El cielo de Londres era una cubierta gris y llena de smog que desde lo alto, amenazaba con descargar la lluvia. Era un día de verano, pero ni cálido ni frío: una irritante definición urbana de la nada. Bobby sentía molesto calor dentro de su recubrimiento inteligente que, claro está, se tenía que conservar herméticamente cerrado en todo momento.

Bobby y Kate se deslizaban con pasos suaves, inconspicuos, de un grupo a otro. Con habilidad que era producto de la práctica se unían a una multitud transitoria, se escurrían hacia el centro de ella y después, cuando el gentío se separaba, volvían a partir, siempre en una dirección diferente de aquélla en la que habían venido. Si no había más alternativa, iban caminando para atrás inclusive, volviendo sobre sus pasos. Su avance era lento. Pero a cualquier observador con cámara Gusano le resultaba del todo imposible seguirles el rastro durante más que algunos pasos: una estrategia tan efectiva en verdad, que Bobby se preguntaba cuántos Refugiados más habría aquí hoy, desplazándose a través de las multitudes como fantasmas.

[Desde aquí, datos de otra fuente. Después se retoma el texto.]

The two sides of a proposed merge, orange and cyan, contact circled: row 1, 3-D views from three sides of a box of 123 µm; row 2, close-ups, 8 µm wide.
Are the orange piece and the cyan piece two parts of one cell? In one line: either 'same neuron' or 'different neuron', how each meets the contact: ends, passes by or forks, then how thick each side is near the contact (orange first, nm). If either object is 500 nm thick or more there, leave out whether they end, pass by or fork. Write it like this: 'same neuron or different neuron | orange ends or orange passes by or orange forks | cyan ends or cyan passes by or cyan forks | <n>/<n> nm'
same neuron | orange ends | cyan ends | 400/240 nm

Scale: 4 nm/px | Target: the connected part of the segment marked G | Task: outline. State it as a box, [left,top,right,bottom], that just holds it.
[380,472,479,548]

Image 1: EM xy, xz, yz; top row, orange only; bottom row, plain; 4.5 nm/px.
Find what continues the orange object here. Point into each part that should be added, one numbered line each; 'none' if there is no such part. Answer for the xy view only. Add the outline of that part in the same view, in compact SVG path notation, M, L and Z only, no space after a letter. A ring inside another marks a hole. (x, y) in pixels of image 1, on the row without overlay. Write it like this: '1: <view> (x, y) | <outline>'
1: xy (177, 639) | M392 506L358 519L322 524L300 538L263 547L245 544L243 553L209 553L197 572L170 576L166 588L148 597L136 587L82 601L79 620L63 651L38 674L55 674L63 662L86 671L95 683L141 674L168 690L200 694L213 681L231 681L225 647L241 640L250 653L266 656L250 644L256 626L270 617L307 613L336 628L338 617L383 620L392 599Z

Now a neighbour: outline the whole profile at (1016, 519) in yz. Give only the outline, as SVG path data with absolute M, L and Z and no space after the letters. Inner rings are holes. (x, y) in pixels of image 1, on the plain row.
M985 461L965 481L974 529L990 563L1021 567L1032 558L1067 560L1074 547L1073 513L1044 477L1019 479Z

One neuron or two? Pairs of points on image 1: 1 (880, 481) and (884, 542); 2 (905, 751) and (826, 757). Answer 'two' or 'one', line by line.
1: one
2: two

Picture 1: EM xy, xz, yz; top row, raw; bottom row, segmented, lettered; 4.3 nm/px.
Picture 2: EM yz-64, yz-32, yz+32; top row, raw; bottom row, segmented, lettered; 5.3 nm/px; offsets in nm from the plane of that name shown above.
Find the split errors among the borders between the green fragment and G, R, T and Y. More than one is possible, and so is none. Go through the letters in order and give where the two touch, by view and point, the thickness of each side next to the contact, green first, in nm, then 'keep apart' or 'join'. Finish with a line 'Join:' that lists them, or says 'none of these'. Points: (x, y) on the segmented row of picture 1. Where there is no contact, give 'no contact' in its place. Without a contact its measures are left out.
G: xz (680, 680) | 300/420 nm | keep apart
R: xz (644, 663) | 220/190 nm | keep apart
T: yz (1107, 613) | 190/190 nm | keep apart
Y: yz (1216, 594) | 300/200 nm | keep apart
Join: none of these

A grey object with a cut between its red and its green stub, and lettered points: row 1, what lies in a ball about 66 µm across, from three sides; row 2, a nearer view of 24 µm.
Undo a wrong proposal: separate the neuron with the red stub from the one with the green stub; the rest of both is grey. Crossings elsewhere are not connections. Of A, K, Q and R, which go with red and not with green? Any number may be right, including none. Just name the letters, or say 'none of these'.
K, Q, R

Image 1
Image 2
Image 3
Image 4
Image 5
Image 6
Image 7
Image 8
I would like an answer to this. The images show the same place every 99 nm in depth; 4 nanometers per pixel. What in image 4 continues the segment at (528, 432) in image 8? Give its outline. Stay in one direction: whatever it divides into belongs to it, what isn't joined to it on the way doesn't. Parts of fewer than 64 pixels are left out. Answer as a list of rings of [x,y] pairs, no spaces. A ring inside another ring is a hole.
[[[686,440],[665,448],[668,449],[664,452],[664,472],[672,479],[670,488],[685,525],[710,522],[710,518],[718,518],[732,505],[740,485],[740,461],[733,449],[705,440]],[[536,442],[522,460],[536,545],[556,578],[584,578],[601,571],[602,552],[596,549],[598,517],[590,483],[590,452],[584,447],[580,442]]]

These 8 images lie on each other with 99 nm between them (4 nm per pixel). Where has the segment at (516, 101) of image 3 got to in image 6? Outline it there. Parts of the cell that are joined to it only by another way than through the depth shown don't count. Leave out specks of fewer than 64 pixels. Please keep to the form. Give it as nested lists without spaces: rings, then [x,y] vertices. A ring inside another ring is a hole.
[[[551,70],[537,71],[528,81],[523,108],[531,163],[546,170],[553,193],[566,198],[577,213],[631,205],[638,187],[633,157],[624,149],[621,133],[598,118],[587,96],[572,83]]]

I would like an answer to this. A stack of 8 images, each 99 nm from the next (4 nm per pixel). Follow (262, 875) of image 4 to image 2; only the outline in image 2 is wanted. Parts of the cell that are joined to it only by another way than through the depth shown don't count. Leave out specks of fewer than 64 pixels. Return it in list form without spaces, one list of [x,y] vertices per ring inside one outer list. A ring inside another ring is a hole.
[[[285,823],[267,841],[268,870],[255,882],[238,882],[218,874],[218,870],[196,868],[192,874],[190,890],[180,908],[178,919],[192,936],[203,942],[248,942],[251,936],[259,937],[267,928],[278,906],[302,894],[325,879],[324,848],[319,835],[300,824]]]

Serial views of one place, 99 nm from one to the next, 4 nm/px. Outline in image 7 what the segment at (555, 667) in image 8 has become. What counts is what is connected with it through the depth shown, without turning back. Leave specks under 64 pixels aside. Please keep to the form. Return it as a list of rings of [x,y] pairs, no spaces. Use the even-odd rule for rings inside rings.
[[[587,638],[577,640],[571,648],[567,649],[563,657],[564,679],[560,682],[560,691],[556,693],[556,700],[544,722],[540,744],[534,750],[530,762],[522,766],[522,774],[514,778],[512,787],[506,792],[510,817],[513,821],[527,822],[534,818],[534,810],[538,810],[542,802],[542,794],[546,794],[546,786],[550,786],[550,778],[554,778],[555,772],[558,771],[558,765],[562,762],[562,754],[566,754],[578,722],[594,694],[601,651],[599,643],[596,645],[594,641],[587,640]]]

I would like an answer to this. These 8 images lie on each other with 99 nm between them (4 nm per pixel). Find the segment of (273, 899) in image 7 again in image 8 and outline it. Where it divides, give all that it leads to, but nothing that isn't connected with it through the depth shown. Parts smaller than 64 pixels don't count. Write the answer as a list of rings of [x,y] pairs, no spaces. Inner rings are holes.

Resultaba evidente que, a pesar del colapso climático y de la pobreza general, Londres seguía atrayendo turistas. La gente todavía venía aquí, supuestamente para visitar las galerías de arte y ver los antiguos edificios y palacios que había dejado desocupados la familia real de Inglaterra, luego de trasladarse a un trono más soleado en la monárquica Australia.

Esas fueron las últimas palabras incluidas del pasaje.